* WHAT YOU NEED TO DO *
When the string "order" is part of a line in the data below, report the whole line.
---------- DATASET EXCERPTS
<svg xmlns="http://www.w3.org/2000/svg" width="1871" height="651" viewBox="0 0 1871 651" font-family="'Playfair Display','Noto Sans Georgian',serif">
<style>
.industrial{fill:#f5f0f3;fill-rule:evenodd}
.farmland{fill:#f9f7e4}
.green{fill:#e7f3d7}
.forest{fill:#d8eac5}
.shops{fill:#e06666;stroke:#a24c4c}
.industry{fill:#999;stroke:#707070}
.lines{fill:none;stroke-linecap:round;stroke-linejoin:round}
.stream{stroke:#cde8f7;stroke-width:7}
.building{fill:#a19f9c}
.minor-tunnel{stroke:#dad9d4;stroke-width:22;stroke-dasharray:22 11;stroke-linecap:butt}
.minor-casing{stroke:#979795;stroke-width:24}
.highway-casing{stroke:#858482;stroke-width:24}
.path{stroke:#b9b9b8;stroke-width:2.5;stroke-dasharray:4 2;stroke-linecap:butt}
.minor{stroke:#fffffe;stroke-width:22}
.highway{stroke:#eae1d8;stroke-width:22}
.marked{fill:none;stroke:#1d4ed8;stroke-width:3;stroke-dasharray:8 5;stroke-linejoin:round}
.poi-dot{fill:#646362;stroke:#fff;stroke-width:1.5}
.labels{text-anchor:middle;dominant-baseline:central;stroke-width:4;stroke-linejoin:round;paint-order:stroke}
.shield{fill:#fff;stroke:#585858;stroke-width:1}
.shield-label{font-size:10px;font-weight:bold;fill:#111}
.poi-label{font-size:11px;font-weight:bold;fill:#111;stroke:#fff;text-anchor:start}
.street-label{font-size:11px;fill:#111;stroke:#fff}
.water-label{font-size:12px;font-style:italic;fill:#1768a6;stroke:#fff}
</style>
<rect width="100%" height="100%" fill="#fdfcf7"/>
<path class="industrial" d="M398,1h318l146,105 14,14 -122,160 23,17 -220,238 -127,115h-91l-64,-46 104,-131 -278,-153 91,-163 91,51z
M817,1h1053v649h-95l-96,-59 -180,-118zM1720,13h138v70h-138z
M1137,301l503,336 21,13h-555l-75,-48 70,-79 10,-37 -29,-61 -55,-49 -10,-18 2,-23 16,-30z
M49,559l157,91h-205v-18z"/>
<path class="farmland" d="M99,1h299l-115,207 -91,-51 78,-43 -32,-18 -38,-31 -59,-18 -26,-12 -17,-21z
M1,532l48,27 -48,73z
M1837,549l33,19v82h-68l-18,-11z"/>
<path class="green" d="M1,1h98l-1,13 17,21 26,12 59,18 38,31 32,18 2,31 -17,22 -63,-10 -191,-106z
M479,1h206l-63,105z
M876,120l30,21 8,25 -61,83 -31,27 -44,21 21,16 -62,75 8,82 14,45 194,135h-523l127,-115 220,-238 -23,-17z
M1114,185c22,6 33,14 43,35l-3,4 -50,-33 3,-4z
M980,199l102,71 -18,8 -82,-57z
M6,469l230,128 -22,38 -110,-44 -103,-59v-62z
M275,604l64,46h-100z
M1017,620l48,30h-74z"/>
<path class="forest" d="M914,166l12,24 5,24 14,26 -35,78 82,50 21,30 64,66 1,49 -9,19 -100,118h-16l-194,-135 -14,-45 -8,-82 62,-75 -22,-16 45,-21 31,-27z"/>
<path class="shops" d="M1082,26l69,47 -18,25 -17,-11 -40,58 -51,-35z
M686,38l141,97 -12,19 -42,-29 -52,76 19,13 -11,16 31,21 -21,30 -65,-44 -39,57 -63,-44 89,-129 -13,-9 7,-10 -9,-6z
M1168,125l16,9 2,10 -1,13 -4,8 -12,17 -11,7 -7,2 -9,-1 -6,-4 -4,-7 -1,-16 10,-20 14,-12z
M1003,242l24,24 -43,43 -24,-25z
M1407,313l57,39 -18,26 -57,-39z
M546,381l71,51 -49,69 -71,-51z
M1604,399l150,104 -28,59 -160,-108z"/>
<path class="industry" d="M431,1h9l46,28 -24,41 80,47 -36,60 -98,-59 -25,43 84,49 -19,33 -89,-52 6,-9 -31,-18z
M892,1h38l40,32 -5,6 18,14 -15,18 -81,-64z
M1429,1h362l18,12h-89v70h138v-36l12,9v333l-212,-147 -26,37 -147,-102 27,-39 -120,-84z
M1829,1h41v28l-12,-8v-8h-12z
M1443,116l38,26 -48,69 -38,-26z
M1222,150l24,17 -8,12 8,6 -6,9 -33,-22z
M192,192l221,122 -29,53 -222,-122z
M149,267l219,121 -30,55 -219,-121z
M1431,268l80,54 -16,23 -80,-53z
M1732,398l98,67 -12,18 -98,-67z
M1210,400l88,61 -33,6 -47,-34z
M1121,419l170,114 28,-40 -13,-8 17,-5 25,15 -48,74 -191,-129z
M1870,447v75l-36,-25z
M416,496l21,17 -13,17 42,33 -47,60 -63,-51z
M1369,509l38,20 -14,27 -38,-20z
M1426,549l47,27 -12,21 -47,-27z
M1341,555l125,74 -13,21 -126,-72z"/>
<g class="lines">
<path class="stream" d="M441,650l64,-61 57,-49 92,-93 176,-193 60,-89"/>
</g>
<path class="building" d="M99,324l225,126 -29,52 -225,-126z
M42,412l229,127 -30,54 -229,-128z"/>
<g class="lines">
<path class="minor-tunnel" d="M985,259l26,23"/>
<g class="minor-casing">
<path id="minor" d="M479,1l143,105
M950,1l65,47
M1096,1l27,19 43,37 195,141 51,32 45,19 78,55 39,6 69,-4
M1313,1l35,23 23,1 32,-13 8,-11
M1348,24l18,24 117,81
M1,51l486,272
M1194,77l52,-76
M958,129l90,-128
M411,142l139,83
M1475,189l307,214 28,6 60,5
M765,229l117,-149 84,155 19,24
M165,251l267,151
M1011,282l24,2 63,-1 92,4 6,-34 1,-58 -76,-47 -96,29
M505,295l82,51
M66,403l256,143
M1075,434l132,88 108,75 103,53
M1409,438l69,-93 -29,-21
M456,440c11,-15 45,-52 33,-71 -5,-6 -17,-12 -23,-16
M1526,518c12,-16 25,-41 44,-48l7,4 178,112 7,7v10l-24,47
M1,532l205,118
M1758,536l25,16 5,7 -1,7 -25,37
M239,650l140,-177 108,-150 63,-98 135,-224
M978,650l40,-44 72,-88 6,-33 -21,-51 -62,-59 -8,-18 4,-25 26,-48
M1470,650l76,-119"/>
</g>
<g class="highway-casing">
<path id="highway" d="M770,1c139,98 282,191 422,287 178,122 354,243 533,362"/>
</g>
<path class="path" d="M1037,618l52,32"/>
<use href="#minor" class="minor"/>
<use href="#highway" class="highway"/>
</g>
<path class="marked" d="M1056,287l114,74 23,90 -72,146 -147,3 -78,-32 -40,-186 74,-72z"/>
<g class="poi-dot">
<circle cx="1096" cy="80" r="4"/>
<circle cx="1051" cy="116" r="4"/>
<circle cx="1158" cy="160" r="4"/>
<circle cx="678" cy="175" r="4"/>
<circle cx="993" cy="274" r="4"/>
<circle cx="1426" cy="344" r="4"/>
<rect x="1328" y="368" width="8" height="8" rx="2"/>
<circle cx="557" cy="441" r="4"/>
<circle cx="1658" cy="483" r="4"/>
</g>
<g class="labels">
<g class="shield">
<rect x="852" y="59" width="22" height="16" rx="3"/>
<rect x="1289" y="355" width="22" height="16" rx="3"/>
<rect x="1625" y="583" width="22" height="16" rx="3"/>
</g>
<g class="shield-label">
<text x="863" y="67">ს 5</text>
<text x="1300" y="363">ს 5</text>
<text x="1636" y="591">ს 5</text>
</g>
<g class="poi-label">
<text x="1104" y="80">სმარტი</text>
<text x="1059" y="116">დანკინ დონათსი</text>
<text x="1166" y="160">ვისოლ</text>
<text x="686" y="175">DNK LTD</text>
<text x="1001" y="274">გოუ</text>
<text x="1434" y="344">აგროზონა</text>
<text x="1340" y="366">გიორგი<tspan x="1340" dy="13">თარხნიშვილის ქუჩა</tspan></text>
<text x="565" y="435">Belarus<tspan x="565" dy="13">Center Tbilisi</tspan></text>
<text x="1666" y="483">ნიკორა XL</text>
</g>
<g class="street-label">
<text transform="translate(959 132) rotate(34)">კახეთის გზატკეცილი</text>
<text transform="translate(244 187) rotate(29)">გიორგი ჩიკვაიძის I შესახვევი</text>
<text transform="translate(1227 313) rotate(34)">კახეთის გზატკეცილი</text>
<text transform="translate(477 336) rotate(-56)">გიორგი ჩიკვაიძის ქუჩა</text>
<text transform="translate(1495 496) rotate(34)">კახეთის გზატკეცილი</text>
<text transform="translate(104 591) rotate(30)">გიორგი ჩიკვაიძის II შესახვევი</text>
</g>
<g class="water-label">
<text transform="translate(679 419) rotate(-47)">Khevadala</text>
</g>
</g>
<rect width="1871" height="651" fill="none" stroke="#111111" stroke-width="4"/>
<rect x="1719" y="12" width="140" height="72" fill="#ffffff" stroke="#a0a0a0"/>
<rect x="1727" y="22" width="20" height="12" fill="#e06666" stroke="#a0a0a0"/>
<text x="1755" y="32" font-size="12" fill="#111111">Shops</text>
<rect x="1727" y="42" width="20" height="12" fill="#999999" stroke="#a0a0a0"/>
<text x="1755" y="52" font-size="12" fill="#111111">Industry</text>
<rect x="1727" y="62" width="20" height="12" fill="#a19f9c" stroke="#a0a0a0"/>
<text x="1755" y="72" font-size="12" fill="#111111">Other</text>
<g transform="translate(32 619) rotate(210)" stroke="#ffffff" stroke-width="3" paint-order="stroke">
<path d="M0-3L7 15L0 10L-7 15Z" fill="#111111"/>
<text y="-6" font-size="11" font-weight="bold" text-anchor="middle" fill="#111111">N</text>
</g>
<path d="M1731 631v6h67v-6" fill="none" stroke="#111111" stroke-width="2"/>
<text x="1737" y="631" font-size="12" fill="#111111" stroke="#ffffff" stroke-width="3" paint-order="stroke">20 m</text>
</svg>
--------------------
* EXERCISE ANSWER *
.labels{text-anchor:middle;dominant-baseline:central;stroke-width:4;stroke-linejoin:round;paint-order:stroke}
<g transform="translate(32 619) rotate(210)" stroke="#ffffff" stroke-width="3" paint-order="stroke">
<text x="1737" y="631" font-size="12" fill="#111111" stroke="#ffffff" stroke-width="3" paint-order="stroke">20 m</text>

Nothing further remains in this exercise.